Task instructions =
Swap "Parking Permits" for "Parking Passes" in the entries, starting at the line that contains "Round Groove Sheaves" and ending at the line that contains "An Equal Opportunity University", and leave everything else as it is. Return only those lines, without the pictures.

(Beginning of Material for the task)

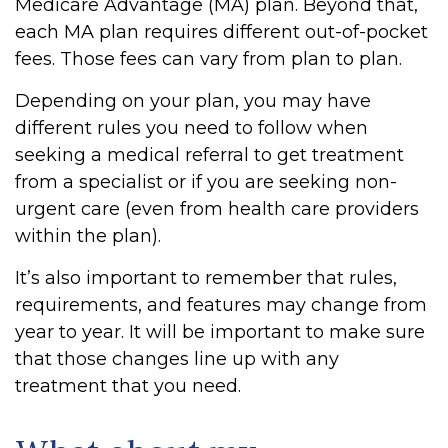
Medicare Advantage (MA) plan. Beyond that,
each MA plan requires different out-of-pocket
fees. Those fees can vary from plan to plan.
Depending on your plan, you may have
different rules you need to follow when
seeking a medical referral to get treatment
from a specialist or if you are seeking non-
urgent care (even from health care providers
within the plan).
It’s also important to remember that rules,
requirements, and features may change from
year to year. It will be important to make sure
that those changes line up with any
treatment that you need.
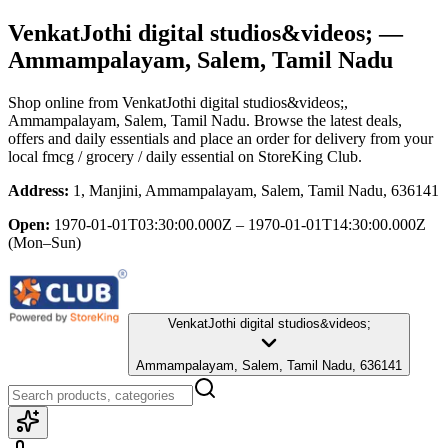
VenkatJothi digital studios&videos;
—
Ammampalayam, Salem, Tamil Nadu
Shop online from
VenkatJothi digital studios&videos;
,
Ammampalayam, Salem, Tamil Nadu
. Browse the latest deals,
offers and daily essentials and place an order for delivery from your
local
fmcg / grocery / daily essential
on StoreKing Club.
Address:
1, Manjini, Ammampalayam, Salem, Tamil Nadu, 636141
Open:
1970-01-01T03:30:00.000Z – 1970-01-01T14:30:00.000Z
(Mon–Sun)
VenkatJothi digital studios&videos;
Ammampalayam, Salem, Tamil Nadu, 636141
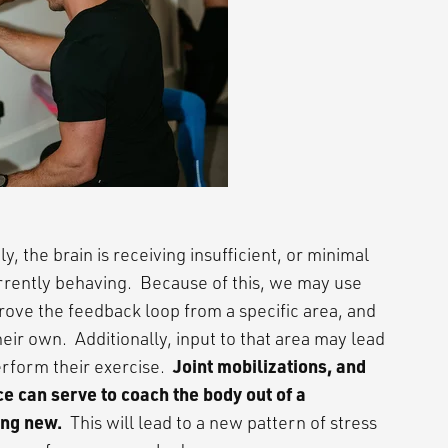
, the brain is receiving insufficient, or minimal
urrently behaving. Because of this, we may use
prove the feedback loop from a specific area, and
ir own. Additionally, input to that area may lead
Joint mobilizations, and
rform their exercise.
 can serve to coach the body out of a
ing new.
This will lead to a new pattern of stress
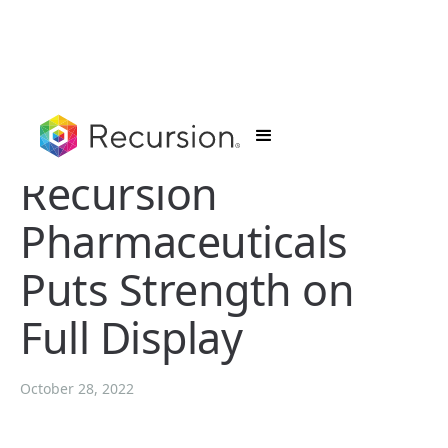
Recursion
Pharmaceuticals
Puts Strength on
Full Display
October 28, 2022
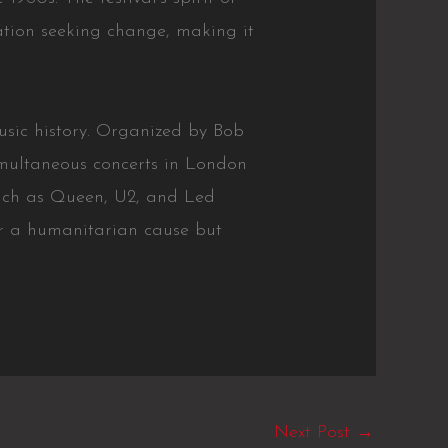
ation seeking change, making it
usic history. Organized by Bob
imultaneous concerts in London
uch as Queen, U2, and Led
or a humanitarian cause but
Next Post
→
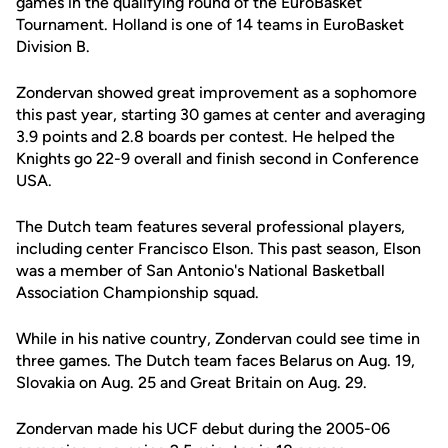
games in the qualifying round of the EuroBasket
Tournament. Holland is one of 14 teams in EuroBasket
Division B.
Zondervan showed great improvement as a sophomore
this past year, starting 30 games at center and averaging
3.9 points and 2.8 boards per contest. He helped the
Knights go 22-9 overall and finish second in Conference
USA.
The Dutch team features several professional players,
including center Francisco Elson. This past season, Elson
was a member of San Antonio's National Basketball
Association Championship squad.
While in his native country, Zondervan could see time in
three games. The Dutch team faces Belarus on Aug. 19,
Slovakia on Aug. 25 and Great Britain on Aug. 29.
Zondervan made his UCF debut during the 2005-06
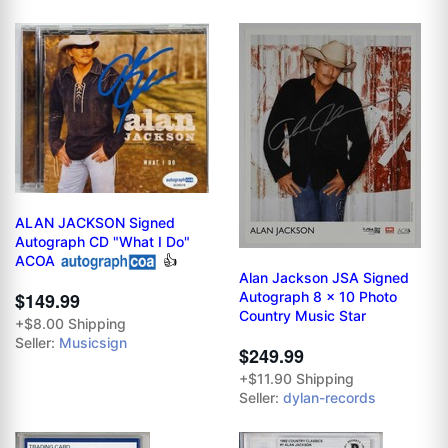
ALAN JACKSON Signed
Autograph CD "What I Do"
ACOA
👍
Alan Jackson JSA Signed
Autograph 8 x 10 Photo
$149.99
Country Music Star
+$8.00 Shipping
Seller:
Musicsign
$249.99
+$11.90 Shipping
Seller:
dylan-records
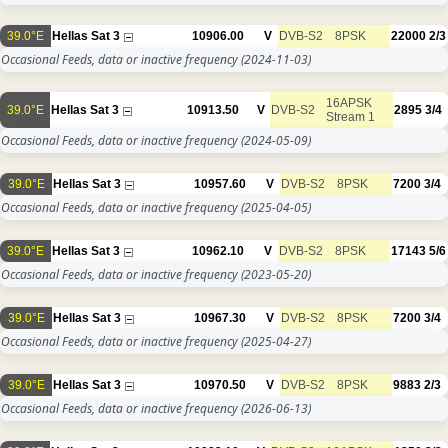
39.0°E
Hellas Sat 3
10906.00
V
DVB-S2
8PSK
22000
2/3
Occasional Feeds, data or inactive frequency
(2024-11-03)
16APSK
39.0°E
Hellas Sat 3
10913.50
V
DVB-S2
2895
3/4
Stream 1
Occasional Feeds, data or inactive frequency
(2024-05-09)
39.0°E
Hellas Sat 3
10957.60
V
DVB-S2
8PSK
7200
3/4
Occasional Feeds, data or inactive frequency
(2025-04-05)
39.0°E
Hellas Sat 3
10962.10
V
DVB-S2
8PSK
17143
5/6
Occasional Feeds, data or inactive frequency
(2023-05-20)
39.0°E
Hellas Sat 3
10967.30
V
DVB-S2
8PSK
7200
3/4
Occasional Feeds, data or inactive frequency
(2025-04-27)
39.0°E
Hellas Sat 3
10970.50
V
DVB-S2
8PSK
9883
2/3
Occasional Feeds, data or inactive frequency
(2026-06-13)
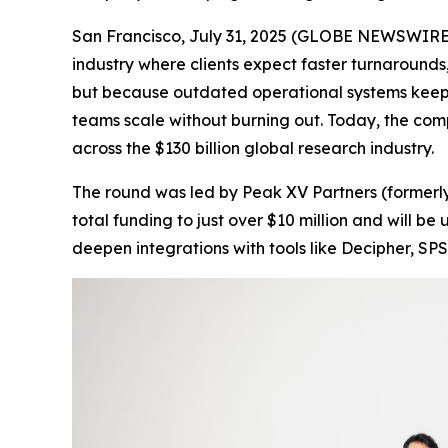
San Francisco, July 31, 2025 (GLOBE NEWSWIRE) 
industry where clients expect faster turnarounds,
but because outdated operational systems keep
teams scale without burning out. Today, the com
across the $130 billion global research industry.
The round was led by Peak XV Partners (formerly
total funding to just over $10 million and will 
deepen integrations with tools like Decipher, SPS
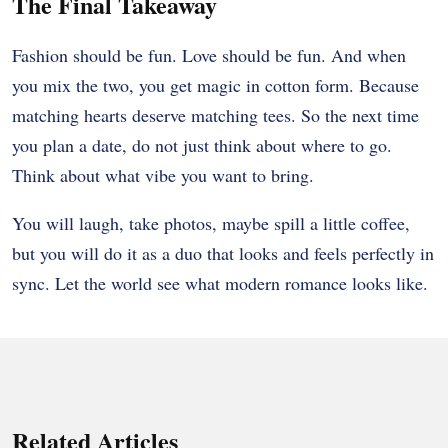
The Final Takeaway
Fashion should be fun. Love should be fun. And when
you mix the two, you get magic in cotton form. Because
matching hearts deserve matching tees. So the next time
you plan a date, do not just think about where to go.
Think about what vibe you want to bring.
You will laugh, take photos, maybe spill a little coffee,
but you will do it as a duo that looks and feels perfectly in
sync. Let the world see what modern romance looks like.
Related Articles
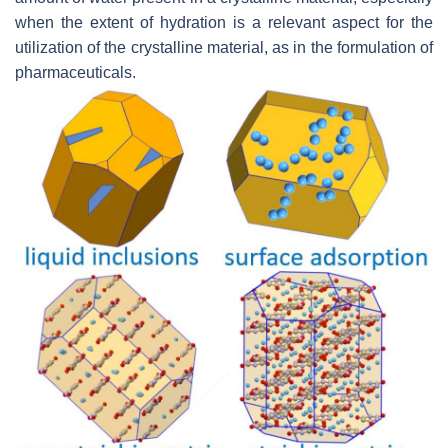
when the extent of hydration is a relevant aspect for the
utilization of the crystalline material, as in the formulation of
pharmaceuticals.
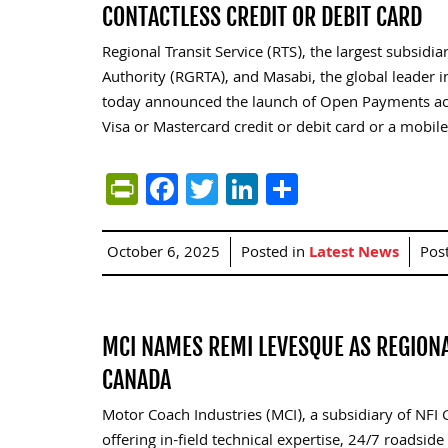
CONTACTLESS CREDIT OR DEBIT CARD
Regional Transit Service (RTS), the largest subsid
Authority (RGRTA), and Masabi, the global leader in
today announced the launch of Open Payments acr
Visa or Mastercard credit or debit card or a mobile
PrintFriendly
Facebook
Twitter
LinkedIn
Share
October 6, 2025
Posted in
Latest News
Pos
MCI NAMES REMI LEVESQUE AS REGIONA
CANADA
Motor Coach Industries (MCI), a subsidiary of NFI
offering in-field technical expertise, 24/7 roadsi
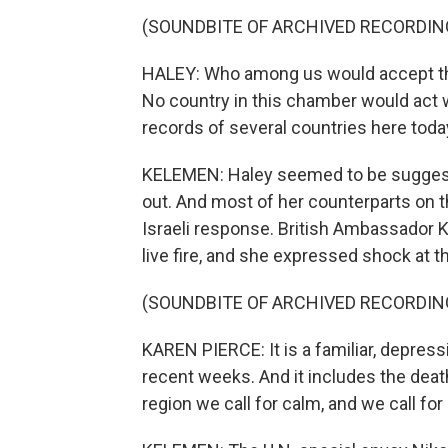
(SOUNDBITE OF ARCHIVED RECORDIN
HALEY: Who among us would accept this
No country in this chamber would act wi
records of several countries here tod
KELEMEN: Haley seemed to be suggestin
out. And most of her counterparts on 
Israeli response. British Ambassador 
live fire, and she expressed shock at th
(SOUNDBITE OF ARCHIVED RECORDIN
KAREN PIERCE: It is a familiar, depress
recent weeks. And it includes the death
region we call for calm, and we call for 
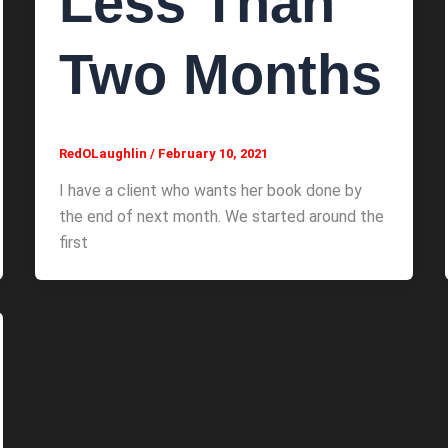
Less Than
Two Months
RedOLaughlin
/
February 10, 2021
I have a client who wants her book done by
the end of next month. We started around the
first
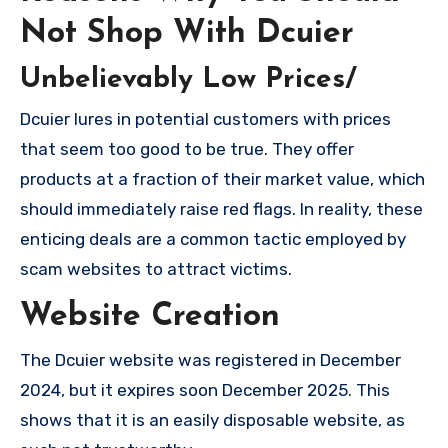
Not Shop With Dcuier
Unbelievably Low Prices/
Dcuier lures in potential customers with prices
that seem too good to be true. They offer
products at a fraction of their market value, which
should immediately raise red flags. In reality, these
enticing deals are a common tactic employed by
scam websites to attract victims.
Website Creation
The Dcuier website was registered in December
2024, but it expires soon December 2025. This
shows that it is an easily disposable website, as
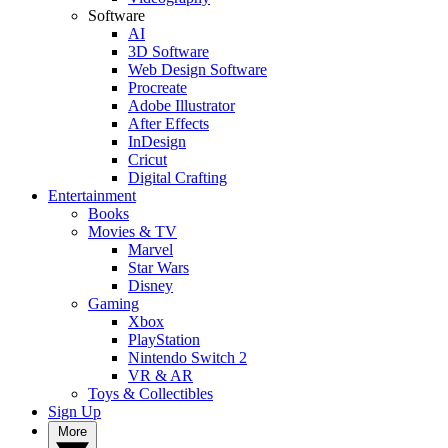
Software
AI
3D Software
Web Design Software
Procreate
Adobe Illustrator
After Effects
InDesign
Cricut
Digital Crafting
Entertainment
Books
Movies & TV
Marvel
Star Wars
Disney
Gaming
Xbox
PlayStation
Nintendo Switch 2
VR & AR
Toys & Collectibles
Sign Up
More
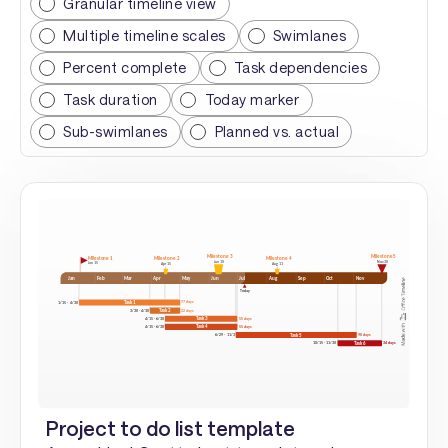
Granular timeline view
Multiple timeline scales
Swimlanes
Percent complete
Task dependencies
Task duration
Today marker
Sub-swimlanes
Planned vs. actual
Project to do list template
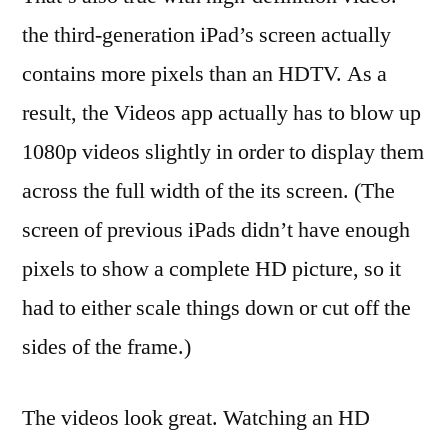
the third-generation iPad’s screen actually
contains more pixels than an HDTV. As a
result, the Videos app actually has to blow up
1080p videos slightly in order to display them
across the full width of the its screen. (The
screen of previous iPads didn’t have enough
pixels to show a complete HD picture, so it
had to either scale things down or cut off the
sides of the frame.)
The videos look great. Watching an HD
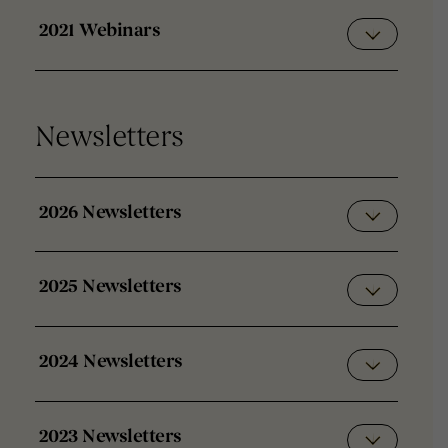
2021 Webinars
Newsletters
2026 Newsletters
2025 Newsletters
2024 Newsletters
2023 Newsletters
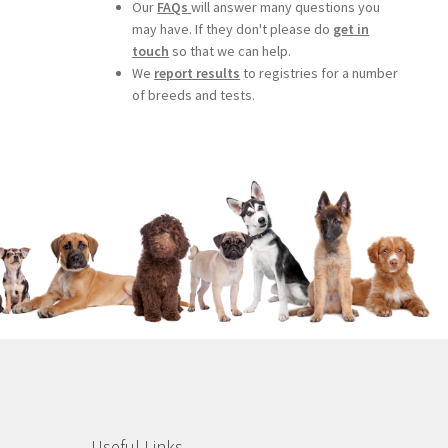
Our
FAQs
will answer many questions you
may have. If they don't please do
get in
touch
so that we can help.
We
report results
to registries for a number
of breeds and tests.
Useful Links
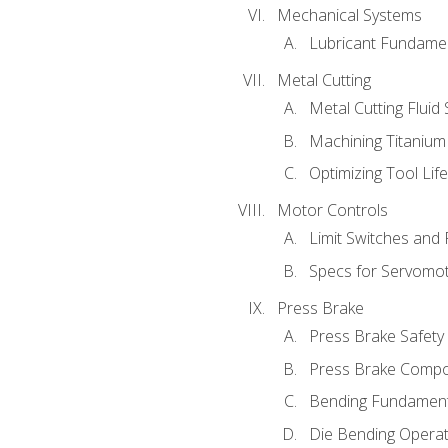
Mechanical Systems
Lubricant Fundame
Metal Cutting
Metal Cutting Fluid
Machining Titanium
Optimizing Tool Lif
Motor Controls
Limit Switches and
Specs for Servomo
Press Brake
Press Brake Safety
Press Brake Comp
Bending Fundament
Die Bending Operat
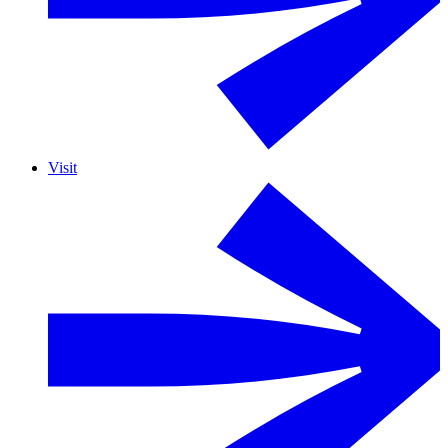
Visit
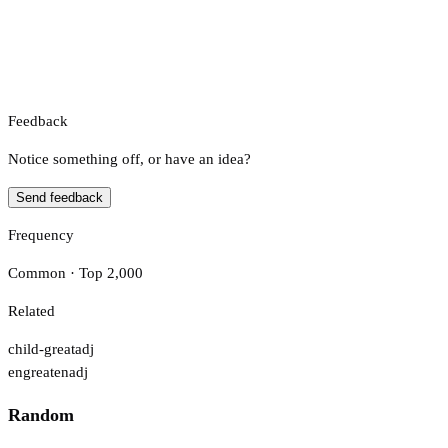
Feedback
Notice something off, or have an idea?
Send feedback
Frequency
Common · Top 2,000
Related
child-great
adj
engreaten
adj
Random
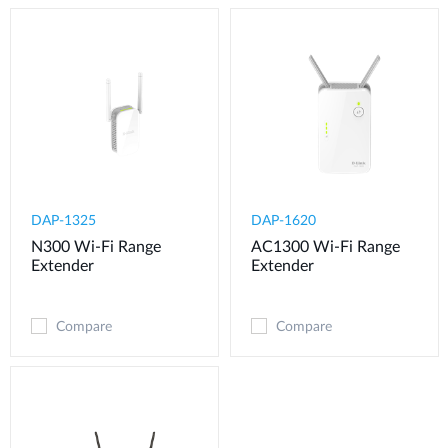
DAP-1325
DAP-1620
N300 Wi-Fi Range
AC1300 Wi-Fi Range
Extender
Extender
Compare
Compare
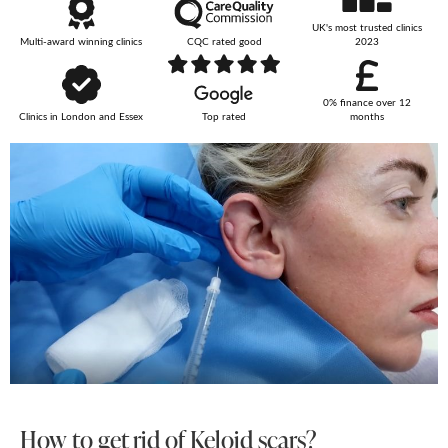
UK's most trusted clinics
Your Surname
Multi-award winning clinics
CQC rated good
2023
0% finance over 12
Clinics in London and Essex
Top rated
months
Your Telephone Number
Your Email Address
More information
How to get rid of Keloid scars?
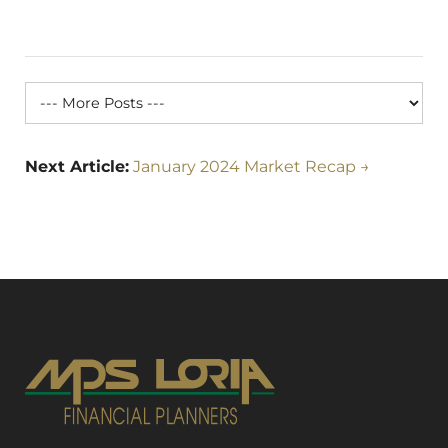
Next Article:
January 2024 Market Recap →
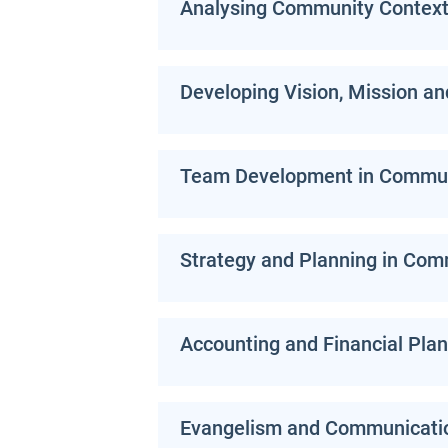
Analysing Community Contex
Developing Vision, Mission an
Team Development in Communi
Strategy and Planning in Com
Accounting and Financial Plan
Evangelism and Communicati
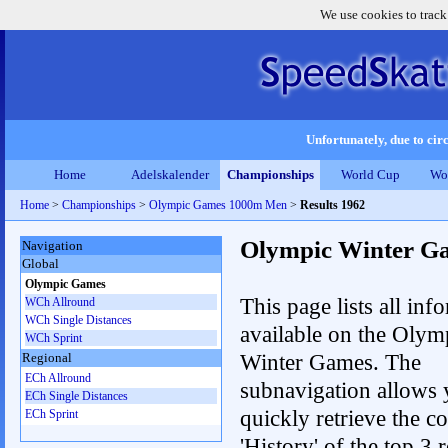
We use cookies to track
Unfortunately, due to circ
Home
Adelskalender
Championships
World Cup
Wo
Home
>
Championships
>
Olympic Games 1000m Men
>
Results 1962
Olympic Winter G
Navigation
Global
Olympic Games
This page lists all inf
WCh Allround
WCh Single Distances
available on the Olym
WCh Sprint
Winter Games. The
Regional
ECh Allround
subnavigation allows 
ECh Single Distances
quickly retrieve the c
ECh Sprint
'History' of the top 3 r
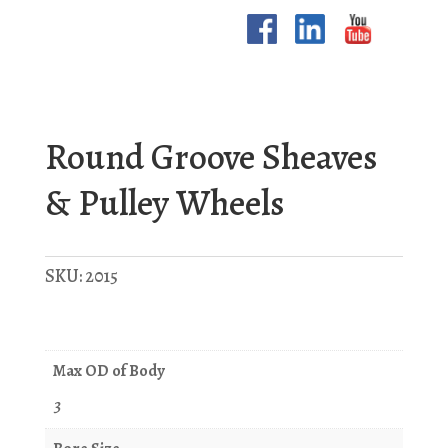
Round Groove Sheaves
& Pulley Wheels
SKU:
2015
Max OD of Body
3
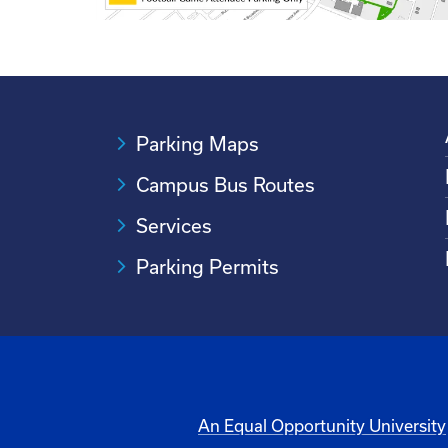
Parking Maps
Campus Bus Routes
Services
Parking Permits
An Equal Opportunity University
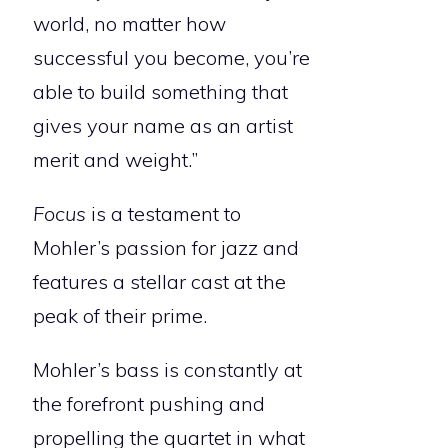
world, no matter how
successful you become, you’re
able to build something that
gives your name as an artist
merit and weight.”
Focus
is a testament to
Mohler’s passion for jazz and
features a stellar cast at the
peak of their prime.
Mohler’s bass is constantly at
the forefront pushing and
propelling the quartet in what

(End of Material for the task)

Written reply =
Round Groove Sheaves
& Pulley Wheels
SKU:
2015
Max OD of Body
3
Parking Maps
Campus Bus Routes
Services
Parking Passes
An Equal Opportunity University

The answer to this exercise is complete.